Выставка
В Мироваренной палате кремлевского Патриаршего дворца открылась выставка "Собор русских патриархов". Она приурочена к 90-летию восстановления патриаршего сана в 1917 году, но на самом деле посвящена всей непростой истории русского патриаршества. Экспонаты предоставлены прежде всего собранием Музеев Кремля, а также Церковно-археологическим кабинетом Московской духовной академии и ризницей нынешнего, пятнадцатого патриарха. Рассказывает СЕРГЕЙ Ъ-ХОДНЕВ.
Пожалуй, это менее всего выставка по истории русской церкви. Если делать такую, да еще и структурируя ее по персонам патриархов, выставка, во-первых, грозила бы разрастись до масштабов, в условиях кремлевских музеев совершенно немыслимых. Во-вторых, я затрудняюсь сказать, какой резонанс вызвало бы в этом случае обращение к болевым точкам отечественной церковной истории нескольких последних столетий, которые так или иначе связаны с личностями патриархов или самим патриаршеством как институтом.

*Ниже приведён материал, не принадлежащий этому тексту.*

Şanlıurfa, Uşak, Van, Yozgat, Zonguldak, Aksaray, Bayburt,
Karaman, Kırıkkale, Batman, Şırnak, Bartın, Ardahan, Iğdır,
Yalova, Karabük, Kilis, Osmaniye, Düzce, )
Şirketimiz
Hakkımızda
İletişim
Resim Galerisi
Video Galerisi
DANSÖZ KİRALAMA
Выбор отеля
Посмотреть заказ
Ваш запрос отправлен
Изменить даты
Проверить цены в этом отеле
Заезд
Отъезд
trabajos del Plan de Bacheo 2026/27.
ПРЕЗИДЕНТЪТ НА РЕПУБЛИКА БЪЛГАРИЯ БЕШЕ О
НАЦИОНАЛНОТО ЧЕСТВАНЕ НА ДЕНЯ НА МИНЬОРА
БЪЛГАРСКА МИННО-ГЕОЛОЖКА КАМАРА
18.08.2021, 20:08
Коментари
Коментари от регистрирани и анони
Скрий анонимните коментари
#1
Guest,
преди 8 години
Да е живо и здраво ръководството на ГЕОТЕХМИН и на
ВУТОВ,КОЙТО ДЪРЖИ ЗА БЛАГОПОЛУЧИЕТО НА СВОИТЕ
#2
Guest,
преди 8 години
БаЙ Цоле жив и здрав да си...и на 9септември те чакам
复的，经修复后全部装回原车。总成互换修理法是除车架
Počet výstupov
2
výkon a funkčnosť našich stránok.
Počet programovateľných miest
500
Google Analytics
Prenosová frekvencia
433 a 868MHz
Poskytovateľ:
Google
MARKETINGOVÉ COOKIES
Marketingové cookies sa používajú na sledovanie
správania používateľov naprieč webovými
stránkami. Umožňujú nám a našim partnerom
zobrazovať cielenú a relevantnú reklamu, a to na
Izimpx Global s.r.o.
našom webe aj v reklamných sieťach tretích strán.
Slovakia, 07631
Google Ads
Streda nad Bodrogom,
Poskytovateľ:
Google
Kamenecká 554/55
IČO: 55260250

В результате не то чтобы все до единого спорные моменты удалось обойти. В перечне героев выставки предсказуемо отсутствует второй русский патриарх, Игнатий, возведенный на трон по указанию Лжедмитрия I и свергнутый без суда и следствия после убийства Самозванца. Понятно, не самая красивая фигура, но с формальной точки зрения он патриарх не многим менее каноничный, чем Филарет (отец первого царя из династии Романовых), подвизавшийся одно время при "дворе" Лжедмитрия II, "Тушинского вора", или многие из остальных предстоятелей, "избиравшиеся" по прямым и недвусмысленным указаниям светской власти.
Впрочем, вопросами канонического права, ролью в церковной и государственной истории, личными качествами первосвятителей выставка вообще озабочена в последнюю очередь. Каждому из них выделена одна витрина, где представлено что-то из собственных облачений (чаще всего саккосы) того или иного владыки плюс какие-то, выражаясь секулярно, аксессуары: панагии (нагрудная иконка, знак епископского отличия), посохи и так далее. Иногда — собственноручно подписанные патриархами "ставленные грамоты" (то есть "патенты" на церковные должности). Некоторое исключение — патриарх Гермоген, которого представляют на выставке облачения с его мощей, сделанные на манер XVII века к его канонизации в 1912 году. Ну, или вот рядом с витриной, посвященной Сергию (ставшему патриархом после незабываемой встречи иерархов с Великим кормчим, но фактически возглавлявшему церковь еще с 1920-х), стоит его личная пишущая машинка. И при избытке публицистической сентиментальности можно даже воскликнуть на ее счет, что это, наверное, и есть та самая машинка, на которой была отпечатана злополучная "Декларация" 1927 года.
В остальном экспозиция, строго говоря, освещает скорее художественные, чем церковно-исторические моменты,— прежде всего, получается, вопросы художественного шитья. Это не то чтобы неинтересно (при желании можно полюбопытствовать на предмет происхождения драгоценных тканей, которые шли в XVII веке на парадные облачения: где-то Италия, где-то Турция, где-то Персия), но в совокупности делает сам предмет выставки именно что музейным.
Все, ровно все бесстрастно уравнены в правах. Дворяне, как "мудроборец" Иоаким (предпоследний допетровский патриарх) или Алексий I, и удачливые простолюдины. Крутые нравом властители, как тот же Филарет (фактический соправитель при своем сыне) или амбициознейший реформатор Никон, и бесцветные фигуры вроде Иоасафа I, Иоасафа II и Питирима. Критики государственного всевластия в церковных вопросах (таких мало, но все-таки) и тихие благочестивые царедворцы ("потаковники", говоря на древнерусский лад). Участники идиллической допетровской "симфонии" и куда более причудливой "симфонии" советского времени. Это примирительно-отстраненное отношение к истории патриаршества как института, с одной стороны, выглядит плодом совершенно светской музейной идеологии, но с другой — для того, чтобы так жестко выдержать эту линию, нужен какой-то совершенно не светский такт.